I will always be highly suspicious of any emails or notifications about any orders or purchases that I have not made.

Especially if they greet me like they do here ([Customer]), then it will even be easier to understand the attempted fraud. Much easier than assuming that this is some kind of mistake (they sent it to me by accident) or that they are somehow using my name or something else, although I don’t understand why (so, determining whether it's a scam or not will require more steps).

Then, e-baynotifications address also looks suspicious to me. I would have thought someone was trying to impersonate Ebay (given the content of the letter), but at the same time uses an almost obvious fraudulent email address / domain.

In addition to the fact that the letter itself is a little strange in terms of wording and template (most likely atypical for real Ebay), at the moment when it came to most likely the most important scam vector, we encounter a typo. It says "If you did not palce this order";

So, I indeed did not palce it and did not place it either. And they are trying to convince me to click to cancel and, moreover, to secure my account. It would already smell like full bogus to me.

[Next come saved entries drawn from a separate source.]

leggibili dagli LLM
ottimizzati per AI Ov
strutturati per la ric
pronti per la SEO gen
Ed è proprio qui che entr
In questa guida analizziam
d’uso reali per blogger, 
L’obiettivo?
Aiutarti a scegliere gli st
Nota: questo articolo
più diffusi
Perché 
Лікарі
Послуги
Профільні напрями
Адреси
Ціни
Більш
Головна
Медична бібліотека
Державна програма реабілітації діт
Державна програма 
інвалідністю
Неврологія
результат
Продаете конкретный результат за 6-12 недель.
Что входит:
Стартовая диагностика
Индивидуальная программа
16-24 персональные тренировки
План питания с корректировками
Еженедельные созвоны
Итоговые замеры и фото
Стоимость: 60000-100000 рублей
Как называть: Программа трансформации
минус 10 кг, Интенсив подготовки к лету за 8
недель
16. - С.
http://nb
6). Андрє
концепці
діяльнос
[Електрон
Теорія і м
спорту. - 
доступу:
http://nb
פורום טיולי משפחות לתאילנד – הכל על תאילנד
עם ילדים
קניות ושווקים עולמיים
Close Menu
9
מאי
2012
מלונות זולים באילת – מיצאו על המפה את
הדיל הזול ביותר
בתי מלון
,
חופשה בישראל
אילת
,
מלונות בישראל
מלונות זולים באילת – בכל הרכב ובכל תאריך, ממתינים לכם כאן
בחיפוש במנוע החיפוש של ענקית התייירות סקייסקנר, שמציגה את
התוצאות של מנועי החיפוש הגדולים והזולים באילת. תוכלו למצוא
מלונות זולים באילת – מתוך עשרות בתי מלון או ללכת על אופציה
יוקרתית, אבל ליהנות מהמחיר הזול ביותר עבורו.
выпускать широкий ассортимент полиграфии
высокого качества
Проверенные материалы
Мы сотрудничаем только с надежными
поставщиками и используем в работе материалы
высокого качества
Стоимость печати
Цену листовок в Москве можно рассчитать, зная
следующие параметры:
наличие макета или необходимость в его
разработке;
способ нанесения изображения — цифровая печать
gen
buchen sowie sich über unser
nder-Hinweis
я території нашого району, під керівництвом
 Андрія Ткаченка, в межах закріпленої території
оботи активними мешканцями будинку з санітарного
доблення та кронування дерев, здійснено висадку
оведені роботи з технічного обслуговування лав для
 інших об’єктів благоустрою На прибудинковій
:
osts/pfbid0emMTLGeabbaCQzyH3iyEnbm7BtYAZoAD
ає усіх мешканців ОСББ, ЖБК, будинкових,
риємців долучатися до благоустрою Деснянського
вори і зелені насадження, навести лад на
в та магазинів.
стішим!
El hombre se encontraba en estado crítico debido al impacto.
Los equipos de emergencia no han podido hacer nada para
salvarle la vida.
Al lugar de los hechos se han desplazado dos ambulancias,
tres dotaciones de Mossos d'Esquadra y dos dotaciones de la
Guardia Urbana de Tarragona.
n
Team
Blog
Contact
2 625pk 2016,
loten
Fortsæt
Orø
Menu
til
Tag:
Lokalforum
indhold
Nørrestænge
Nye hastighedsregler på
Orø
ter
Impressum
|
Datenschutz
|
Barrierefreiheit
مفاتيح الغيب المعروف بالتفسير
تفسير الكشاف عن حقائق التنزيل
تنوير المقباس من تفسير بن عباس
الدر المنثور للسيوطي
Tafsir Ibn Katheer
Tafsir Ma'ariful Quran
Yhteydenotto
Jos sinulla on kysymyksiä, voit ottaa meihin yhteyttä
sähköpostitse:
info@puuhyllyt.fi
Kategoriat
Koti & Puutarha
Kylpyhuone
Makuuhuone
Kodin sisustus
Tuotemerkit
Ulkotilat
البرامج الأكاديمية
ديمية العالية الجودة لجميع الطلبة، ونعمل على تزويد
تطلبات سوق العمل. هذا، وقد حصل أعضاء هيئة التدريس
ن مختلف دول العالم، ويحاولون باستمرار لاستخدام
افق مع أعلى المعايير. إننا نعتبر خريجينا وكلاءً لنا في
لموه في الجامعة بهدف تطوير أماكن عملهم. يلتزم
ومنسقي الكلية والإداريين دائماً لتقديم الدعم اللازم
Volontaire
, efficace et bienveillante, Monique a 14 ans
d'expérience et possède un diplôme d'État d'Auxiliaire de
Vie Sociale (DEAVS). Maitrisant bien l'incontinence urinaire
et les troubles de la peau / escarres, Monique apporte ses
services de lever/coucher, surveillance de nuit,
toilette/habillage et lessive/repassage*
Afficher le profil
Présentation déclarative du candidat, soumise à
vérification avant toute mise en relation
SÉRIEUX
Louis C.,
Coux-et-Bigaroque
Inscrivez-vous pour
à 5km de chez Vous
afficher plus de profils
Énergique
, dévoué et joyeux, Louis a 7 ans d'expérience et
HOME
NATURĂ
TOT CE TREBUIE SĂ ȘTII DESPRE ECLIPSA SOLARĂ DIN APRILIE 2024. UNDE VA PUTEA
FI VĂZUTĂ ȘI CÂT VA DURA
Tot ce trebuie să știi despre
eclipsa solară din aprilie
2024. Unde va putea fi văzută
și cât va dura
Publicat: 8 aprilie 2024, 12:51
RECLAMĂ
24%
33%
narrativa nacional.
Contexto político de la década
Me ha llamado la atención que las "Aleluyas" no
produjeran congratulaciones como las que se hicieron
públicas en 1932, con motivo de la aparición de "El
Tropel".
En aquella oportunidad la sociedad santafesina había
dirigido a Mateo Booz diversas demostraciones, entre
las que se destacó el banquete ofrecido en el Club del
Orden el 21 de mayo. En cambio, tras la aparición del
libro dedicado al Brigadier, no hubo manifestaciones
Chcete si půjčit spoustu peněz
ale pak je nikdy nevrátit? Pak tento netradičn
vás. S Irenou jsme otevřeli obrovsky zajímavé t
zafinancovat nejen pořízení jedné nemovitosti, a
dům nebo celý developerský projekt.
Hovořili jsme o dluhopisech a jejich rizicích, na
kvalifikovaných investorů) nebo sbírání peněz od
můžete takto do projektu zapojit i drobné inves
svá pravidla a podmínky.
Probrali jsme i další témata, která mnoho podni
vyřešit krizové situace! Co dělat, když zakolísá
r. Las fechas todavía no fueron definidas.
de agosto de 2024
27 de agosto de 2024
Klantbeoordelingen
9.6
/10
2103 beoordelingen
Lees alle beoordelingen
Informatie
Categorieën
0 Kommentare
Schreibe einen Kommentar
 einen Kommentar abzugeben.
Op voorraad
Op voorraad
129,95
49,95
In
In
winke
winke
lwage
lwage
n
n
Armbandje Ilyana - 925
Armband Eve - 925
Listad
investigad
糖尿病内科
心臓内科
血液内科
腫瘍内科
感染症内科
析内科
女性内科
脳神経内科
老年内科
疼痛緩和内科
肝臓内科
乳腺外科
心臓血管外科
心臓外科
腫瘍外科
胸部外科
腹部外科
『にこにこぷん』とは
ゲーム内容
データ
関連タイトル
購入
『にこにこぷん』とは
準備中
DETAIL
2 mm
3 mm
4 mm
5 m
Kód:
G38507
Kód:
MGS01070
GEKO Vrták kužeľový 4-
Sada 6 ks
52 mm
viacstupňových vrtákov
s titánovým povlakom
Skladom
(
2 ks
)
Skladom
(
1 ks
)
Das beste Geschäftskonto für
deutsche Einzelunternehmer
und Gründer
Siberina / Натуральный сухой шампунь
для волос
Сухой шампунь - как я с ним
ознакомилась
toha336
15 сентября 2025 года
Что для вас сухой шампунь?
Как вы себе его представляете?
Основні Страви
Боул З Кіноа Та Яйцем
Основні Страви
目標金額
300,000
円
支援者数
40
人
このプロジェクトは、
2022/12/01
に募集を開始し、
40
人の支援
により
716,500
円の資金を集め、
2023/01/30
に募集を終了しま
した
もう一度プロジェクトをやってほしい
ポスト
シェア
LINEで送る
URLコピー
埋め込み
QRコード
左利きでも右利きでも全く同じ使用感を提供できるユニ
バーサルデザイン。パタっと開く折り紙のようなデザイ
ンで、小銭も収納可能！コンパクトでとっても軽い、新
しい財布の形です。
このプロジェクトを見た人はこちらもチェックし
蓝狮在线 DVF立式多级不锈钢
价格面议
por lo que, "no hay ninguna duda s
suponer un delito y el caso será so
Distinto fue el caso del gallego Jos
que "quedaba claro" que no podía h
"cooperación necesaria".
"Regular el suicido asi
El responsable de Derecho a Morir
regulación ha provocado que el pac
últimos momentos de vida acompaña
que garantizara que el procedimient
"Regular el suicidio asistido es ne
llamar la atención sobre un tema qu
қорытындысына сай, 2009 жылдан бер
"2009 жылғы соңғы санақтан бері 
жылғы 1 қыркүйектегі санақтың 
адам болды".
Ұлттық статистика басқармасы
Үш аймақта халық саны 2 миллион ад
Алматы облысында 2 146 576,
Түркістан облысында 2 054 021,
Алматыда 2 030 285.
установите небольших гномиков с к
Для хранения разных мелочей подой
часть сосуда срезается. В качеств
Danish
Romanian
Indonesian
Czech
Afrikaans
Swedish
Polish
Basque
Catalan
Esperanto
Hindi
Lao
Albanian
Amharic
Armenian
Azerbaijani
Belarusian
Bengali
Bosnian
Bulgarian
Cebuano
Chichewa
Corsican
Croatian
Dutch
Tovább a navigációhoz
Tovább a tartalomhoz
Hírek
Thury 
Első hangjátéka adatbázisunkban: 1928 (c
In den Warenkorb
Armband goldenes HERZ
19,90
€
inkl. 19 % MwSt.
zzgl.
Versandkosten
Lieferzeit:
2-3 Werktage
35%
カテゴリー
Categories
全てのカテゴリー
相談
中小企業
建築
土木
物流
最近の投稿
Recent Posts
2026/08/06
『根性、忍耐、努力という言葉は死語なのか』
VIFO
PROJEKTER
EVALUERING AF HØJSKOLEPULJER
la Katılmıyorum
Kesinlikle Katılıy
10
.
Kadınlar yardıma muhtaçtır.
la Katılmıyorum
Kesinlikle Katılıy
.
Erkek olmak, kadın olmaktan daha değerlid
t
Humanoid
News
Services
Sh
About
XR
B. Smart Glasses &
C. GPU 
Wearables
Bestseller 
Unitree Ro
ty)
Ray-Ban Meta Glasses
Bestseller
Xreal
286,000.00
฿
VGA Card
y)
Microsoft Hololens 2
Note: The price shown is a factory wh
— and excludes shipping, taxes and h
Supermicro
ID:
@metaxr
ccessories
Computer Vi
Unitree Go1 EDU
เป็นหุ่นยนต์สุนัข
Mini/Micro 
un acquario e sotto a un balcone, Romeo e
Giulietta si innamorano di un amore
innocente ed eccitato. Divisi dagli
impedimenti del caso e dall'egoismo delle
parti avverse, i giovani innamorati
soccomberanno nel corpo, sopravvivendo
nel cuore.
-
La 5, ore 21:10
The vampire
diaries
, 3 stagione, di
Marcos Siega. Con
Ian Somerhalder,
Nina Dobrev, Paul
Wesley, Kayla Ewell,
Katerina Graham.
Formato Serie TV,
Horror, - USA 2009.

If the mail looked a little more realistic or timed well, then I would do something like: I would manually check my Ebay account (which I don't have, however) in another browser, I would check my bank accounts (in case it implies that payment has already been made), and I definitely wouldn't go in or even open the letter.

Toweri

This is very obvious.

(Assuming the order number in this sample, "12345" is just a placeholder. No scammer would put 12345 as an order number…)
1. Sender domain "e-baynotifications.com" is not real eBay domain. They would strictly use the "ebay.com", "ebay.co.uk" or perhaps "ebay.de" domains.
2. The message does not state my full name, which is one of the ways legitimate actors help users distinguish valid messages from fakes. (Assuming the "Dear [Customer]" is to be taken as-is in this sample. Should it have my real full name, doesn't alone prove this is valid.)
3. The typo "palce" is of course a red flag too.
4. "click here" -link is obviously suspect. I would check, where the link actually points to. (This is very easy on Thunderbird, which reveals true link address.)

If I received such a message, I would carefully review the message headers, especially the full delivery path, to see where it has actually originated from. (Though the headers can also be faked, so this is not surefire way either.)

Firmy

Thank you to all who took part in this challenge.

The winner will receive a notification through a private message, and badges have already been added to your profiles.

Although this round has ended, keep an eye on our community page for the next challenge. We can't wait to see you again.